The use of SHA-1 in new certificates is expected to halt by the close of this year, as from 2016, the CA/Browser Forum Baseline Requirements will forbid the issuance of any new subscriber certificates or subordinate certificates that use the SHA-1 algorithm.
However, with less than three months to go, Symantec proposed a motion (endorsed by Entrust, Microsoft and Trend Micro) to allow the issuance of SHA-1 signed certificates throughout 2016. The proposed changes to the Baseline Requirements would have catered for "a very small number of very large enterprise customers" who are unable to migrate to SHA-2 before the end of this year. But with the new cost projections making the risk of a real-world attack higher than previously believed, Symantec and the endorsers subsequently withdrew the ballot on 12 October.
Even if this ballot were accepted, many certificate authorities have already decided to avoid using SHA-1 because of the way some browsers will treat these certificates. For example, if an existing SHA-1 certificate is due to expire during 2016, Google Chrome currently flags this up as a weak security configuration and warns the user that their connection may not be private. Certificates that are valid until 2017 or later are treated as affirmatively insecure, with the "https" protocol crossed out.
Weak and insecure certificates
Despite being regarded as weak or insecure by one of the most commonly used browsers, over 120,000 of the SHA-1 certificates currently in use on the web were issued during 2015, and 3,900 of these have expiry dates beyond the start of 2017. The owners of these certificates will undoubtedly need to replace them months — or in some cases, years — before they are due to expire.
For example, Deloitte is still using a SHA-1 signed certificate that was issued in February 2015 and valid until 2020. Google Chrome already regards this certificate as insecure:
This SHA-1 certificate was issued by A-Trust Gesellschaft für Sicherheitssysteme im elektronischen Datenverkehr GmbH, who operate the A-Trust-nQual-03 root certificate that is trusted by all mainstream browsers.
In February 2014, when Netcraft first published a look at SHA-2 migration, more than 256,000 SHA-1 signed certificates would have been valid beyond the start of 2017. Despite the browser vendors' deprecation plans, this total is roughly the same today.

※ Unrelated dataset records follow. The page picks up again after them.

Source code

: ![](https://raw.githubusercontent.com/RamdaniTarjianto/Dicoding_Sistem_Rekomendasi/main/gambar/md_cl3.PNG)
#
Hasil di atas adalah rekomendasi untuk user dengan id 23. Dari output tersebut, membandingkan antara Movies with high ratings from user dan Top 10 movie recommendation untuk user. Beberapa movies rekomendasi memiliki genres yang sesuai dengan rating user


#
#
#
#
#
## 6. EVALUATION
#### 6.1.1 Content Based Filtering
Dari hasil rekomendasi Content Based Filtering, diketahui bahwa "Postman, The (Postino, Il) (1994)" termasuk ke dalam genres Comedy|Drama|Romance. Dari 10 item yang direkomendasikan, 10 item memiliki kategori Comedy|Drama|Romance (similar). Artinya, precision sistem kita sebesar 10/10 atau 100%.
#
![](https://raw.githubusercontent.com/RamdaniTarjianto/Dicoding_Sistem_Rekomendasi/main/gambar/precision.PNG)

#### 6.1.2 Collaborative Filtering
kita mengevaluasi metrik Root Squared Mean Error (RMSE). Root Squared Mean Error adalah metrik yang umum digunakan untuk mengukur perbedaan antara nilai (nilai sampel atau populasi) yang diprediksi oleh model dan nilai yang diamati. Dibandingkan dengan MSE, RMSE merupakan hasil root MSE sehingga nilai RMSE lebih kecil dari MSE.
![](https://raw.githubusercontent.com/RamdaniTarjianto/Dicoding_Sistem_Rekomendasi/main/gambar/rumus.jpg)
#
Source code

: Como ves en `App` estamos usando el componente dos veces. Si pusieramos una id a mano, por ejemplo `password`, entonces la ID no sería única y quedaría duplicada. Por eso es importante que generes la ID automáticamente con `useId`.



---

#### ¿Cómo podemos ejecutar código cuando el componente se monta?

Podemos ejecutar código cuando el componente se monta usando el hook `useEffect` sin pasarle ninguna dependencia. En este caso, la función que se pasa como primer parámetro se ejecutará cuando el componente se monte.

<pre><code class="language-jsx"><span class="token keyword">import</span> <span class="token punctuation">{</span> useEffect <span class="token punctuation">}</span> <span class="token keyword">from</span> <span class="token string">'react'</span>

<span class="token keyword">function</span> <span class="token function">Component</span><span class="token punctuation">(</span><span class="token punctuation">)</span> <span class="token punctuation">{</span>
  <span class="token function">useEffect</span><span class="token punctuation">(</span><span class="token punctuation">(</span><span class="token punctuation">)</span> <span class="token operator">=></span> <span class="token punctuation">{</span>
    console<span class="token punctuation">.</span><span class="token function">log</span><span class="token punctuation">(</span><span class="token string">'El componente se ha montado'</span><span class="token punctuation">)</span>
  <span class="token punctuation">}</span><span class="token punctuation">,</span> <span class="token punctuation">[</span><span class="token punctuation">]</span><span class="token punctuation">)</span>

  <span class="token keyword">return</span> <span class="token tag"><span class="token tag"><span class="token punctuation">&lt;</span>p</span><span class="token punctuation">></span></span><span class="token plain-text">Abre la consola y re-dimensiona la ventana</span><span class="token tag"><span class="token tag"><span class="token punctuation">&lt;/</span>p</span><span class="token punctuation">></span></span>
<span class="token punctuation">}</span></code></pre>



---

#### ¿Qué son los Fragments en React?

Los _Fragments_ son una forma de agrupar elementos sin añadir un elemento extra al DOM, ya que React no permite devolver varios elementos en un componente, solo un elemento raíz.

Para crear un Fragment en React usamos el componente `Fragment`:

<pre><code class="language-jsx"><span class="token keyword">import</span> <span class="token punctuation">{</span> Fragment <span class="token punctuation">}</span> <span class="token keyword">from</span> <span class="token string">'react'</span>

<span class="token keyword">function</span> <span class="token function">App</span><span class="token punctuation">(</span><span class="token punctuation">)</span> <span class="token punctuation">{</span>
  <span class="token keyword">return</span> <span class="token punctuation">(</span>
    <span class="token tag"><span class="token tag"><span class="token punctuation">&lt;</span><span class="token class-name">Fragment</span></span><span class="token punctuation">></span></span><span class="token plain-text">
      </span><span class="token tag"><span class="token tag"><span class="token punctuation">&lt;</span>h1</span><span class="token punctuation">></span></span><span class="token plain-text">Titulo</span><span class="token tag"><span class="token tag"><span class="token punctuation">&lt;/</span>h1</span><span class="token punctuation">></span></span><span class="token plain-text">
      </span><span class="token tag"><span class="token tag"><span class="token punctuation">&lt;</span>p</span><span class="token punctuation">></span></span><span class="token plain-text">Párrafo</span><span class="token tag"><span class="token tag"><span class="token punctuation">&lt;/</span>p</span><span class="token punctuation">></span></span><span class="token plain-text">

Buggy browsers treating some SHA-2 certificates as insecure
Some certificate authorities were hit by an unexpected pitfall after migrating to SHA-2, after failing to use new names for their SHA-2 signed intermediate certificates. SSLMate, an SSL certificate vendor, published two examples of how Google Chrome could erroneously suggest that a site was affirmatively insecure for serving a SHA-1 certificate, even when the full certificate chain actually used the SHA-2 hashing algorithm. This undesirable behaviour was caused by caching in the cryptographic libraries used by Chrome (CryptoAPI on Windows, and NSS on Linux).
When a CA migrates to SHA-2, it can either reuse an existing intermediate certificate by re-signing the existing public key with SHA-2, or it can generate a new one with a new public key and subject name. If the existing certificate is reused, some Windows browsers will end up ignoring the chain provided by the server and instead use the old SHA-1 intermediate certificate if it has been cached previously. This will cause Chrome to believe that the connection to the site is affirmatively insecure.
SSLMate observed that StartCom was still issuing SHA-2 certificates that were signed by a SHA-1 intermediate, despite CA/Browser Forum Ballot 118 stating that CAs should not do this. Netcraft's SSL Survey also shows the same mistakes being made by other certificate authorities, including WoSign, Entrust and Unizeto amongst others. All of these certificates may be regarded as insecure by the Chrome browser.
The second example involved a bug in older versions of NSS on Linux, which could cause Chrome to use a cross-signed root even if a shorter and newer chain exists. If the cached cross-signed certificate uses SHA-1, Chrome will consider the chain to be weak, even though the server may have sent a chain that used SHA-2 throughout.